_REQUIRED WORK_
The answer should be a single number: how many lines of the entries below hold the word "photomicrograph".

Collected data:
<<<<
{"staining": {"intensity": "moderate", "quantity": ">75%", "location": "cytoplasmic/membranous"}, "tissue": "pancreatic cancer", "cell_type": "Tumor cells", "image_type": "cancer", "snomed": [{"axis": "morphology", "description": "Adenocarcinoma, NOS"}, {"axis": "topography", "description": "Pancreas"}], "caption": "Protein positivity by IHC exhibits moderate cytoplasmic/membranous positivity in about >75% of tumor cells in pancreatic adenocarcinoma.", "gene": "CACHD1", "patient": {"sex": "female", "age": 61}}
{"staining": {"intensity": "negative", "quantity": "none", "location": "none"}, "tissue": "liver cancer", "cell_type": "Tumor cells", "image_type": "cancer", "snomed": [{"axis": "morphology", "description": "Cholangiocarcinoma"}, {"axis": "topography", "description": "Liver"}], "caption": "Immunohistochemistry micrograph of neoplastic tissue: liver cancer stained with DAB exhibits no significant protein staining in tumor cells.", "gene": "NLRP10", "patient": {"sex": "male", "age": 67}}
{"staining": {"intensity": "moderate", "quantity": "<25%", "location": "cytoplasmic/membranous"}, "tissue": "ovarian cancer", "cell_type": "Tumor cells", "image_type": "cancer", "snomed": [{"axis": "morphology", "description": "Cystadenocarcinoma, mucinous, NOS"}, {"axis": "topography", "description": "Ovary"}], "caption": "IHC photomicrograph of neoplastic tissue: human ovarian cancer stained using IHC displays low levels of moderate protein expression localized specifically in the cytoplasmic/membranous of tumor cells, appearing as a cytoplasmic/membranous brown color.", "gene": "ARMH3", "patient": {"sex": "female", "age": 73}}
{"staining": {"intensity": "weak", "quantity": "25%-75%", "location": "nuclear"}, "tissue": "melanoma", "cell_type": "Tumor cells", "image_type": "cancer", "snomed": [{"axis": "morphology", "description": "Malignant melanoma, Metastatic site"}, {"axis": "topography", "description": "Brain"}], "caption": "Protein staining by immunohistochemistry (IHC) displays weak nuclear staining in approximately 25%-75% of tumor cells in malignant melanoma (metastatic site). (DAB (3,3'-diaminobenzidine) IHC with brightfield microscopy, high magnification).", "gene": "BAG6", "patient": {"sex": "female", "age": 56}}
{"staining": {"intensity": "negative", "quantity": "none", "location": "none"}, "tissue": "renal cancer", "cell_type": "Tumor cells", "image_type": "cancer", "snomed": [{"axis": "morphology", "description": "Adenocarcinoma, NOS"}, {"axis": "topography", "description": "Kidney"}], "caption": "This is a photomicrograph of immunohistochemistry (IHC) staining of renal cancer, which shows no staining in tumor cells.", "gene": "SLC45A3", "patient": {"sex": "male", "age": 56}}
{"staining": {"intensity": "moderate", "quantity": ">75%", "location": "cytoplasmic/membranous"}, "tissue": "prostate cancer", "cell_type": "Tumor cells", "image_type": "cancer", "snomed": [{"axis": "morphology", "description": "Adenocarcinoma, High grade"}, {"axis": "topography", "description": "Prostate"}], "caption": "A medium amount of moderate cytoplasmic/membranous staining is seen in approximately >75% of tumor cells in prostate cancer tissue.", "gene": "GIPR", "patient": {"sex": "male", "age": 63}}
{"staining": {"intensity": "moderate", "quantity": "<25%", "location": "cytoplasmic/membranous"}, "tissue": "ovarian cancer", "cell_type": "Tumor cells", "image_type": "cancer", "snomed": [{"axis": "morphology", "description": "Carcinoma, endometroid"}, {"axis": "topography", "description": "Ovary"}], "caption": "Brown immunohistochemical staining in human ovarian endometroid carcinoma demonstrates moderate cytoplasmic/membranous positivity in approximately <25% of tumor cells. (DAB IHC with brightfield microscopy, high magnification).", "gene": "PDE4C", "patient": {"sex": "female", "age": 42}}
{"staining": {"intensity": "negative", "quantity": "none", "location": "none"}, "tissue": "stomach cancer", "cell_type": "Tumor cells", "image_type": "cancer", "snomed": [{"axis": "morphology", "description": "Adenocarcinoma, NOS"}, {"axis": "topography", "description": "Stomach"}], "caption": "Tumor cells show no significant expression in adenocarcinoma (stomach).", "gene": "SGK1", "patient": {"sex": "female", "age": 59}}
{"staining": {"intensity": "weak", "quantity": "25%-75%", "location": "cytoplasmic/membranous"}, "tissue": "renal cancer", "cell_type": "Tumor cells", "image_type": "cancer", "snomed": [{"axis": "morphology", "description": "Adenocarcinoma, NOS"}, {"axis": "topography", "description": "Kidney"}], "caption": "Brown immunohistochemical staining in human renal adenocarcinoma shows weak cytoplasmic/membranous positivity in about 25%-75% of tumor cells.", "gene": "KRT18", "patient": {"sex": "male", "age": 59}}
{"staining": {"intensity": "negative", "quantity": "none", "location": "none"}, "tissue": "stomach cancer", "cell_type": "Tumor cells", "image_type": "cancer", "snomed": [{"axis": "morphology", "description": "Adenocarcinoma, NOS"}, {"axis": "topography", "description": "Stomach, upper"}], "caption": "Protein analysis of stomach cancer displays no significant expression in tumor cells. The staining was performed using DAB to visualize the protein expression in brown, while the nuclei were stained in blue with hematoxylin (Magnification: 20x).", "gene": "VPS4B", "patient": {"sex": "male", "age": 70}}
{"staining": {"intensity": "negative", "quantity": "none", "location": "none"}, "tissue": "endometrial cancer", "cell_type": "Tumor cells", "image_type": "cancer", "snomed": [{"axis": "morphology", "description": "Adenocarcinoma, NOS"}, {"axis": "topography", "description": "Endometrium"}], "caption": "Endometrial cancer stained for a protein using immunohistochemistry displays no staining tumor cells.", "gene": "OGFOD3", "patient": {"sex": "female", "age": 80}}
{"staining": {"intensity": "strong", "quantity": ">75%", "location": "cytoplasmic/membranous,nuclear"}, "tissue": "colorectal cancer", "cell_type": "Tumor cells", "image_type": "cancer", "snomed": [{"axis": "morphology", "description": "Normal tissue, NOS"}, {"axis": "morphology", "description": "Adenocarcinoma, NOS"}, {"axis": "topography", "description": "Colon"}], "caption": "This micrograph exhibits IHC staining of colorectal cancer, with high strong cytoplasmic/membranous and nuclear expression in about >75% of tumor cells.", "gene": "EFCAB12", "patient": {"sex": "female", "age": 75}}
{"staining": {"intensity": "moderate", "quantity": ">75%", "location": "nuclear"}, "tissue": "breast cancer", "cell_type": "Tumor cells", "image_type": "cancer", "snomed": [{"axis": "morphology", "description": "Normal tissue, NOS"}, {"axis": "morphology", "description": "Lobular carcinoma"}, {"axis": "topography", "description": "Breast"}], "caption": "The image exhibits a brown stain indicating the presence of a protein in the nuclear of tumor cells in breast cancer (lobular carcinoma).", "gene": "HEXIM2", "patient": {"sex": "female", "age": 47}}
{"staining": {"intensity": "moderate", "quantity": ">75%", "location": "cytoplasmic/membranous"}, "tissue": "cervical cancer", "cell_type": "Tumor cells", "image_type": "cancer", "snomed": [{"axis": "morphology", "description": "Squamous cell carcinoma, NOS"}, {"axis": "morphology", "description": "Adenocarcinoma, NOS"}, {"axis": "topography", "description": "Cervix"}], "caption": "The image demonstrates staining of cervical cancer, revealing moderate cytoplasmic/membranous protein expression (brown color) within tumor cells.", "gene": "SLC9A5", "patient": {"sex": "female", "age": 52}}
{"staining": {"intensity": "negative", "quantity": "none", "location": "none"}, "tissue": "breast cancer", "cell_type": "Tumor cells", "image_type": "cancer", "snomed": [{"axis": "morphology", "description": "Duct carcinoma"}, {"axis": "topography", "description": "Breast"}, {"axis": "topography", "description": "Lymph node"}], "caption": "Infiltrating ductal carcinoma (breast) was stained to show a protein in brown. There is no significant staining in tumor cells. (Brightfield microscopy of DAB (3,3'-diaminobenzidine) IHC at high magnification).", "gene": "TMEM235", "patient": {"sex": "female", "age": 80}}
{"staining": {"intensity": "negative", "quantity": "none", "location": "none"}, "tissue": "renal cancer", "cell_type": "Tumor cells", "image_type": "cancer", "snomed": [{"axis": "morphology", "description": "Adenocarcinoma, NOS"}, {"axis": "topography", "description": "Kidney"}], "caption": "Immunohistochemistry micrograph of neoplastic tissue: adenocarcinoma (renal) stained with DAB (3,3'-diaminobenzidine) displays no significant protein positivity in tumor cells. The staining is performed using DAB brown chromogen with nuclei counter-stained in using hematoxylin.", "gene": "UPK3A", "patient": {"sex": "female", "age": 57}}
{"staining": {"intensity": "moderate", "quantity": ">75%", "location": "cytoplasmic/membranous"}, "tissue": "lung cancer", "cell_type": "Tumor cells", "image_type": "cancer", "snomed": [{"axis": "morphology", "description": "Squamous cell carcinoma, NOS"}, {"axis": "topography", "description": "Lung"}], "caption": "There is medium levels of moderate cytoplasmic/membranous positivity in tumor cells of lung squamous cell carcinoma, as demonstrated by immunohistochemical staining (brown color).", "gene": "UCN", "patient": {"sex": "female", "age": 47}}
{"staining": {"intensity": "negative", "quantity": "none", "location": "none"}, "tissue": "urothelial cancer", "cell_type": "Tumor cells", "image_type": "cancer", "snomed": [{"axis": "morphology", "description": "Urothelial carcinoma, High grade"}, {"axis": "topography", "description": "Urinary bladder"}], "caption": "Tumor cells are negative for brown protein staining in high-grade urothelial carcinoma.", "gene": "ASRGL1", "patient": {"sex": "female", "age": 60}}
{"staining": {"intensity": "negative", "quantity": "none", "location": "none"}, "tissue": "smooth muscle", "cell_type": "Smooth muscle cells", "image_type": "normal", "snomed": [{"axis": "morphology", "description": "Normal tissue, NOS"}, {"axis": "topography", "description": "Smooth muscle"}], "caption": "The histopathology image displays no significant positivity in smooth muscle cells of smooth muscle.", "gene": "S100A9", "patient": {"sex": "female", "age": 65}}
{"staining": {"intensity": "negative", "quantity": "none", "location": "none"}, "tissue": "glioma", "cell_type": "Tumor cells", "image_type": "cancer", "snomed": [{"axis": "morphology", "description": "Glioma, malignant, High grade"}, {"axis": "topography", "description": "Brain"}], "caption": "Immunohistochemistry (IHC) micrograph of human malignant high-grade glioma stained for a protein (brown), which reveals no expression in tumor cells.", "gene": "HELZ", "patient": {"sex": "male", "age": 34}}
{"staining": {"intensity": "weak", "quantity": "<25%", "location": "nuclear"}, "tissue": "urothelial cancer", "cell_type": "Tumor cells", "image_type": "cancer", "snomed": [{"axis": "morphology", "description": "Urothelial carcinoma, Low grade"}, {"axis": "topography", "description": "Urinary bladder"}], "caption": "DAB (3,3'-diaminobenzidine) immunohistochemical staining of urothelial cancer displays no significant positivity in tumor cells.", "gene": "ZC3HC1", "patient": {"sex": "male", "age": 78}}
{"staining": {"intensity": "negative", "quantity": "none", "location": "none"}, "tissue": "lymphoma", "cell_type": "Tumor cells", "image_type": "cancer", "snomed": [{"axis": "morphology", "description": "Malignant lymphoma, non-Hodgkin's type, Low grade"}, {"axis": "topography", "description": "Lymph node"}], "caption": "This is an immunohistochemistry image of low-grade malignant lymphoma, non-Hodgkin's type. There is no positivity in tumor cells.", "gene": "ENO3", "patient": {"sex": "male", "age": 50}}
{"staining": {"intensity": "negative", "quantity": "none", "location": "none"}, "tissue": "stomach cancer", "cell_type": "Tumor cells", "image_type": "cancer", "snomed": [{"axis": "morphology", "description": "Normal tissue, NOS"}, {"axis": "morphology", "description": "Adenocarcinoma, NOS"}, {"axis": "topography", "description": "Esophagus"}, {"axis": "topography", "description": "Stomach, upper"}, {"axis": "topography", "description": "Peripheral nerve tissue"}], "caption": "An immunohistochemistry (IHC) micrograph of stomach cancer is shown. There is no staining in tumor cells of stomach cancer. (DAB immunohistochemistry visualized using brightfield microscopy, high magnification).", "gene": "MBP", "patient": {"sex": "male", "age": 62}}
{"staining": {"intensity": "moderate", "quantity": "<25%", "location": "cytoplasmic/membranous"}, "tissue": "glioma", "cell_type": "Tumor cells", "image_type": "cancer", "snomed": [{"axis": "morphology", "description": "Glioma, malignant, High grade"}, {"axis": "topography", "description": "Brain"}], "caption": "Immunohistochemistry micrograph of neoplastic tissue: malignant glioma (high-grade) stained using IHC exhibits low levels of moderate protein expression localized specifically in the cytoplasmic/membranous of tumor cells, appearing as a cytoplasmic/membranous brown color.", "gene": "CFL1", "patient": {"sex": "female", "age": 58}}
>>>>
_TASK RESULT_
2